と言い続けており、その期待に応えていないことがもどかしかったのです。

 

だけど、母が寝たきりとなった今、その感情は完全に払拭されました。

 

「専業主婦で良かった」

「暇がたっぷりある主婦で良かった」

 

と、本当に心から、その立場を感謝したのです。

 

子どもたちが幼稚園に入る前は、

平日に良く一緒にハイキングをしました。

母が、草木の名前を、子どもたちに教えてくれたことも財産です。

 

幼稚園、小学校の頃は、春休み、夏休みごとに、長い旅行も行きました。

 

子どもたちが大きくなってからは、数ヶ月に1度、「おデート」と称して、近郊の街歩きや、山歩きを楽しんでました。

 

どれもこれも、私が働いてたら、実現しなかった時間でした。

 

実家と私の家の時間は約1時間半。

すごい近いわけではないけど、会いたいと願えば、すぐに会える距離。

この距離で暮らし、数ヶ月に1度、会って話をする時間を持てたこと。

 

これは、私にとって、何より幸せなことでした。

 

思えば、いつのおデートのときも、

駅での別れ際に、私が見えなくなるまで、いつまでも、いつまでも手を振ってくれる母でした。

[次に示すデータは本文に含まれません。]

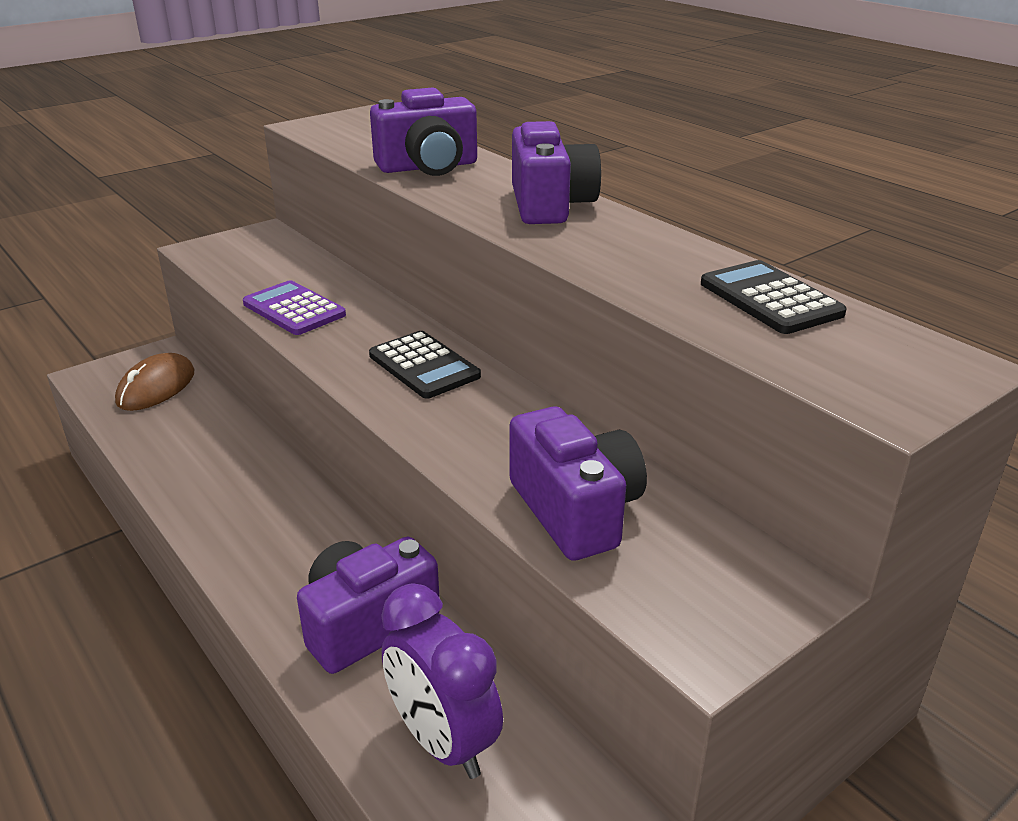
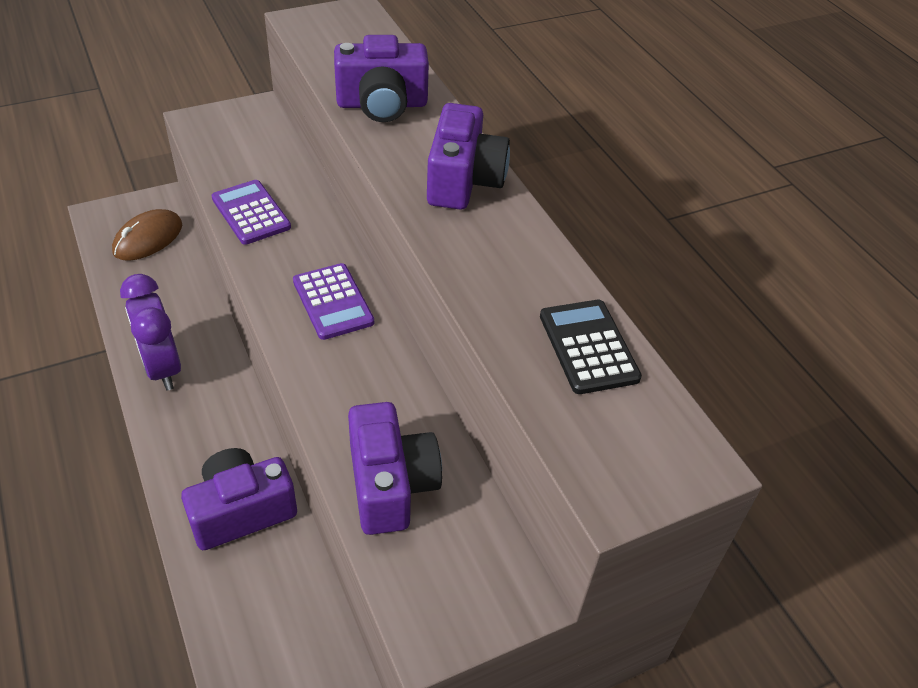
camera: 10 degrees right, 15 degrees up
(424, 366) = (333, 302): black calculator -> purple calculator
(443, 741) = (262, 625): purple clock -> purple clock (162, 368)

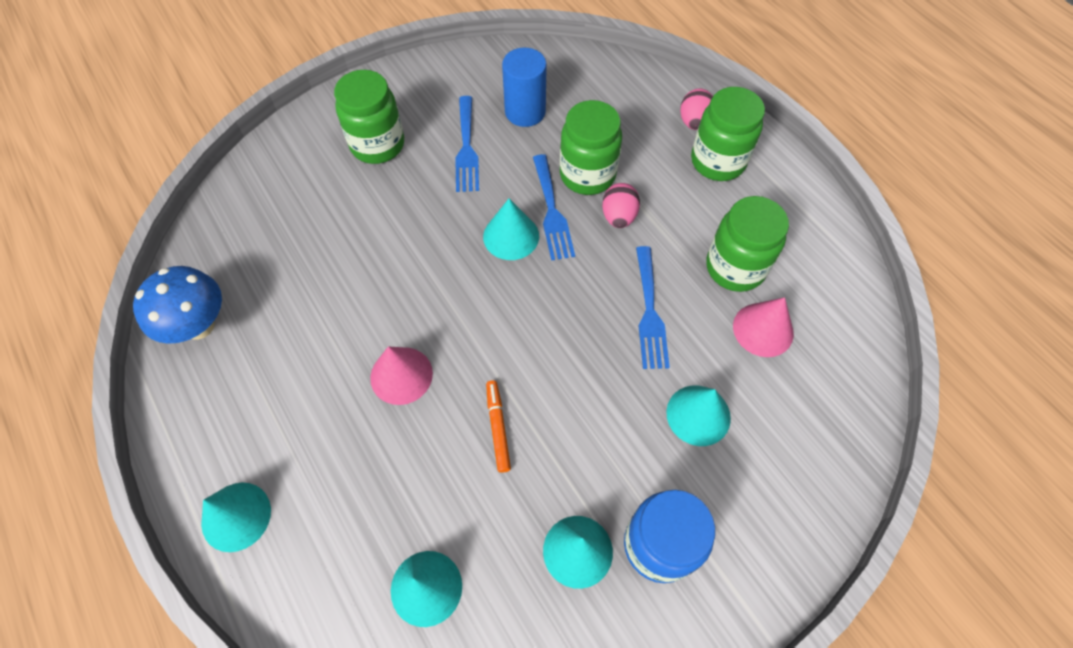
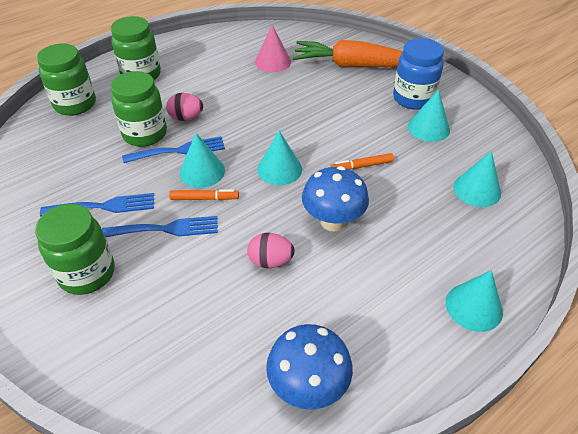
camera: 95 degrees left, 15 degrees down
(401, 375) = (333, 221): pink cone -> blue mushroom
(464, 239) = (204, 198): none -> orange marker
(525, 112) = (69, 172): blue cylinder -> none
(649, 312) = (265, 103): blue fork -> blue fork (166, 229)
(694, 122) = (102, 84): pink egg -> pink egg (270, 261)
(698, 415) = (333, 85): turquoise cone -> turquoise cone (279, 169)
(735, 267) = (229, 70): green jar -> green jar (75, 104)
(760, 459) = (353, 65): none -> orange carrot

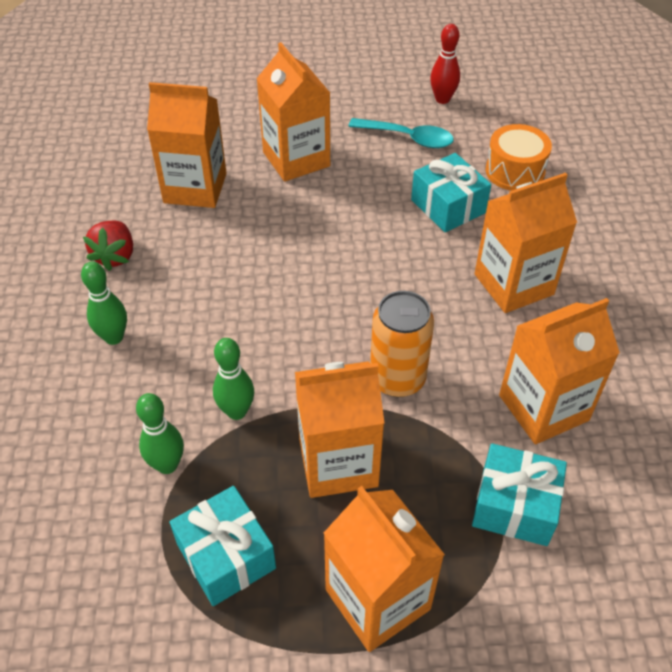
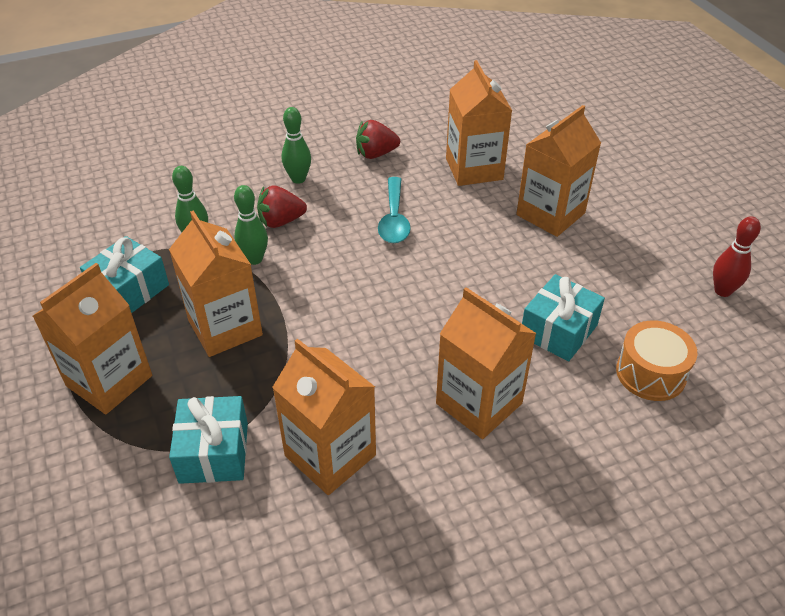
camera: 70 degrees right, 5 degrees down
(183, 371) = (281, 221): none -> red strawberry
(397, 379) = (322, 343): orange can -> none
(408, 138) = (638, 279): turquoise spoon -> turquoise spoon (394, 219)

私はそれを見るたびに、「最後の別れじゃないんだから」と、胸にチクンとする痛みを感じていました。

母はいつも何かを覚悟してたのかな、と今さらながら思います。

 

最後のおデートは、コロナ禍の直前の2020年の1月、みなとみらいデート。

 

 

この直後に、大桟橋にダイヤモンドプリンセス号が停泊し、

クラスター発生と、大変な事態になったのでした。

私にとっては、象徴的な出来事でした。

 

それ以後、心配性な母は、コロナ禍で心身ともに弱っていったように思えます。

翌年のくも膜下出血も、その果ての発症かもしれないです。

コロナで時代の様相は変わりましたが、母との時間も一変したのでした。

 

そして私も、毎日保育士として働くようになりました。

そのこと、母は寝ていて、知りません。

母の意識が戻ったときに元気に報告したいです。

 

「母さん、私、手に職を持って働いているんだよ」って。